🤖 AI Summary
This work addresses the fairness bottleneck in multi-target sensing under obstructed line-of-sight conditions by proposing an active reconfigurable intelligent surface (ARIS)-assisted rate-splitting multiple access (RSMA) integrated sensing and communication (ISAC) system. The design jointly optimizes transmit/receive beamforming, ARIS phase shifts, and RSMA power allocation to maximize the minimum signal-to-interference-plus-noise ratio (SINR) of the multi-target echo signals. To the best of our knowledge, this is the first integration of ARIS with RSMA for ISAC, significantly enhancing sensing fairness and overall performance in obstructed scenarios. The resulting non-convex problem is efficiently solved via a majorization-minimization (MM) approach combined with sequential rank-one constraint relaxation (SROCR).
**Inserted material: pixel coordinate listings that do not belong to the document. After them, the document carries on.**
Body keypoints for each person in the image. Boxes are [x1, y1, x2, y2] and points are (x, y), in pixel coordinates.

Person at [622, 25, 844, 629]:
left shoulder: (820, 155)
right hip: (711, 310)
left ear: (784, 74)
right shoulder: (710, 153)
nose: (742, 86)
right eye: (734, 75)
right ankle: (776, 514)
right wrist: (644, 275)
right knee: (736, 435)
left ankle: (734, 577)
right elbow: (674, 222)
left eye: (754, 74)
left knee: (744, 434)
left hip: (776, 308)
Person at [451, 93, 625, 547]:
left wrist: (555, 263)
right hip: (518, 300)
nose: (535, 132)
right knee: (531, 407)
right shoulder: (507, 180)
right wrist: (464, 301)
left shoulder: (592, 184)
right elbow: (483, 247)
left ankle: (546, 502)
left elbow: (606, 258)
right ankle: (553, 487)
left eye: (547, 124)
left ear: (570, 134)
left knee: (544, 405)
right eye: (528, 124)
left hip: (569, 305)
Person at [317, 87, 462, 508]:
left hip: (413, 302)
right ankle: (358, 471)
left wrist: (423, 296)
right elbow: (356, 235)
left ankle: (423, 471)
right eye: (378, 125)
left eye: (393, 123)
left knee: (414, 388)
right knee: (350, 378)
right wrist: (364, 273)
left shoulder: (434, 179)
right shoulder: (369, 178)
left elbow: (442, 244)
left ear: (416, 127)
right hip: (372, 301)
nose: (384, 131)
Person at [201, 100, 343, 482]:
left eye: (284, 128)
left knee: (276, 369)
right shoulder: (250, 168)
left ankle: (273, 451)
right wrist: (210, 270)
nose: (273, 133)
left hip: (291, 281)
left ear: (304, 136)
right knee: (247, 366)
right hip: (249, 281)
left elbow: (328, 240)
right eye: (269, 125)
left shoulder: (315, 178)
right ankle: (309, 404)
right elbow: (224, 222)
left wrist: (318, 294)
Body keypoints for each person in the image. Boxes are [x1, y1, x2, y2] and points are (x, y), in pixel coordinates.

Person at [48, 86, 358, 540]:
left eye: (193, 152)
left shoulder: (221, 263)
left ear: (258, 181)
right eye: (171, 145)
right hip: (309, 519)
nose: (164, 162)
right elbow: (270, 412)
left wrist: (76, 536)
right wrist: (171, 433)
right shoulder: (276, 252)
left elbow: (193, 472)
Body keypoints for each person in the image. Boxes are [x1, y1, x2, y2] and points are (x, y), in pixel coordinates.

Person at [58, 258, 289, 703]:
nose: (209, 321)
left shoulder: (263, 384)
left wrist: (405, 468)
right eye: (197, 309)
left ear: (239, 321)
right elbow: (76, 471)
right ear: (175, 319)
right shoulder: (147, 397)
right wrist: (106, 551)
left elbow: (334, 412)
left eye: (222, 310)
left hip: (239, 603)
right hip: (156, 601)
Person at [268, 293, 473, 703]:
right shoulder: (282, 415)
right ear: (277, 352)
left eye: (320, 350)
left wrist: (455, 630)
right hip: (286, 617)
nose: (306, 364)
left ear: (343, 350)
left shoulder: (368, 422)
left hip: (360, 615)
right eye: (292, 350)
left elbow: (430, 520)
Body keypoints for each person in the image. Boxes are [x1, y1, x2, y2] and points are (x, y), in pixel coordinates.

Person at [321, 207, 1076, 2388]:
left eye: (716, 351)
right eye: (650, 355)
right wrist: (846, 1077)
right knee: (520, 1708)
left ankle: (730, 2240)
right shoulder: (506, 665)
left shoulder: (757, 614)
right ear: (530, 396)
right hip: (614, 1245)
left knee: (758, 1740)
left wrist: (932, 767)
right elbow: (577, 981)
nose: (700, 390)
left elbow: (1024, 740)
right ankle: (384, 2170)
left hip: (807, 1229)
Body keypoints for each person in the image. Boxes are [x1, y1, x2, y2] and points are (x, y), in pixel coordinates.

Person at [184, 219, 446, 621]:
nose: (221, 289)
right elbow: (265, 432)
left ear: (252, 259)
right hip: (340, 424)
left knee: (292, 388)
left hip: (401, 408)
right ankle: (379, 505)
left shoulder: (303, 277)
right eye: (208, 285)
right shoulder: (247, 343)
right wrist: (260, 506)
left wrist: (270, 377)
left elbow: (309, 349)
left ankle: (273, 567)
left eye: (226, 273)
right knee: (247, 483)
Simulations demonstrate that the proposed scheme outperforms NOMA-, SDMA-, and passive RIS-based baselines, closely approaching the performance upper bound of pure sensing.
📝 Abstract
This letter proposes an active reconfigurable intelligent surface (ARIS) assisted rate-splitting multiple access (RSMA) integrated sensing and communication (ISAC) system to overcome the fairness bottleneck in multi-target sensing under obstructed line-of-sight environments. Beamforming at the transceiver and ARIS, along with rate splitting, are optimized to maximize the minimum multi-target echo signal-to-interference-plus-noise ratio under multi-user rate and power constraints. The intricate non-convex problem is decoupled into three subproblems and solved iteratively by majorization-minimization (MM) and sequential rank-one constraint relaxation (SROCR) algorithms. Simulations show our scheme outperforms non-orthogonal multiple access, space-division multiple access, and passive RIS baselines, approaching sensing-only upper bounds.